### Your assignment
All pictures are to be dropped, and everything else in the data duplicated exactly.

(Provided data Opens)

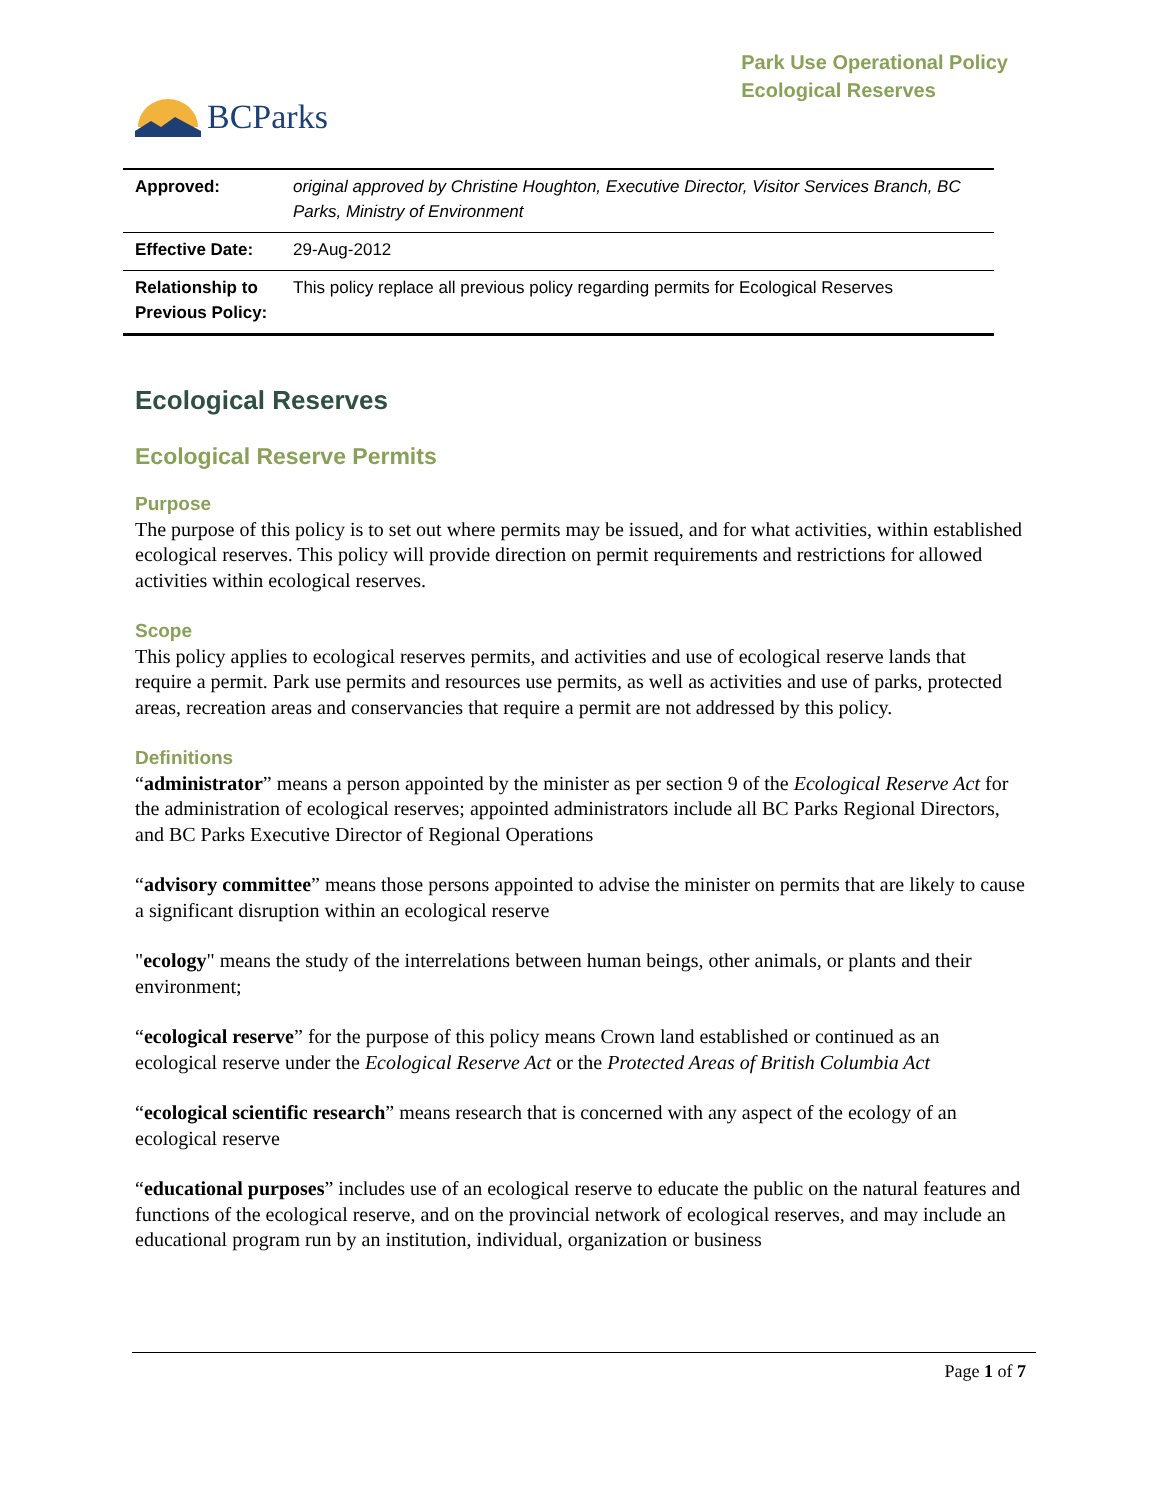BCParks
Park Use Operational Policy
Ecological Reserves
| Approved: | original approved by Christine Houghton, Executive Director, Visitor Services Branch, BC Parks, Ministry of Environment |
| Effective Date: | 29-Aug-2012 |
| Relationship to Previous Policy: | This policy replace all previous policy regarding permits for Ecological Reserves |
Ecological Reserves
Ecological Reserve Permits
Purpose
The purpose of this policy is to set out where permits may be issued, and for what activities, within established ecological reserves. This policy will provide direction on permit requirements and restrictions for allowed activities within ecological reserves.
Scope
This policy applies to ecological reserves permits, and activities and use of ecological reserve lands that require a permit. Park use permits and resources use permits, as well as activities and use of parks, protected areas, recreation areas and conservancies that require a permit are not addressed by this policy.
Definitions
“administrator” means a person appointed by the minister as per section 9 of the Ecological Reserve Act for the administration of ecological reserves; appointed administrators include all BC Parks Regional Directors, and BC Parks Executive Director of Regional Operations
“advisory committee” means those persons appointed to advise the minister on permits that are likely to cause a significant disruption within an ecological reserve
"ecology" means the study of the interrelations between human beings, other animals, or plants and their environment;
“ecological reserve” for the purpose of this policy means Crown land established or continued as an ecological reserve under the Ecological Reserve Act or the Protected Areas of British Columbia Act
“ecological scientific research” means research that is concerned with any aspect of the ecology of an ecological reserve
“educational purposes” includes use of an ecological reserve to educate the public on the natural features and functions of the ecological reserve, and on the provincial network of ecological reserves, and may include an educational program run by an institution, individual, organization or business
Page 1 of 7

(Provided data Closes)

### Exercise solution
BCParks
Park Use Operational Policy
Ecological Reserves
| Approved: | original approved by Christine Houghton, Executive Director, Visitor Services Branch, BC Parks, Ministry of Environment |
| Effective Date: | 29-Aug-2012 |
| Relationship to Previous Policy: | This policy replace all previous policy regarding permits for Ecological Reserves |
Ecological Reserves
Ecological Reserve Permits
Purpose
The purpose of this policy is to set out where permits may be issued, and for what activities, within established ecological reserves. This policy will provide direction on permit requirements and restrictions for allowed activities within ecological reserves.
Scope
This policy applies to ecological reserves permits, and activities and use of ecological reserve lands that require a permit. Park use permits and resources use permits, as well as activities and use of parks, protected areas, recreation areas and conservancies that require a permit are not addressed by this policy.
Definitions
“administrator” means a person appointed by the minister as per section 9 of the Ecological Reserve Act for the administration of ecological reserves; appointed administrators include all BC Parks Regional Directors, and BC Parks Executive Director of Regional Operations
“advisory committee” means those persons appointed to advise the minister on permits that are likely to cause a significant disruption within an ecological reserve
"ecology" means the study of the interrelations between human beings, other animals, or plants and their environment;
“ecological reserve” for the purpose of this policy means Crown land established or continued as an ecological reserve under the Ecological Reserve Act or the Protected Areas of British Columbia Act
“ecological scientific research” means research that is concerned with any aspect of the ecology of an ecological reserve
“educational purposes” includes use of an ecological reserve to educate the public on the natural features and functions of the ecological reserve, and on the provincial network of ecological reserves, and may include an educational program run by an institution, individual, organization or business
Page 1 of 7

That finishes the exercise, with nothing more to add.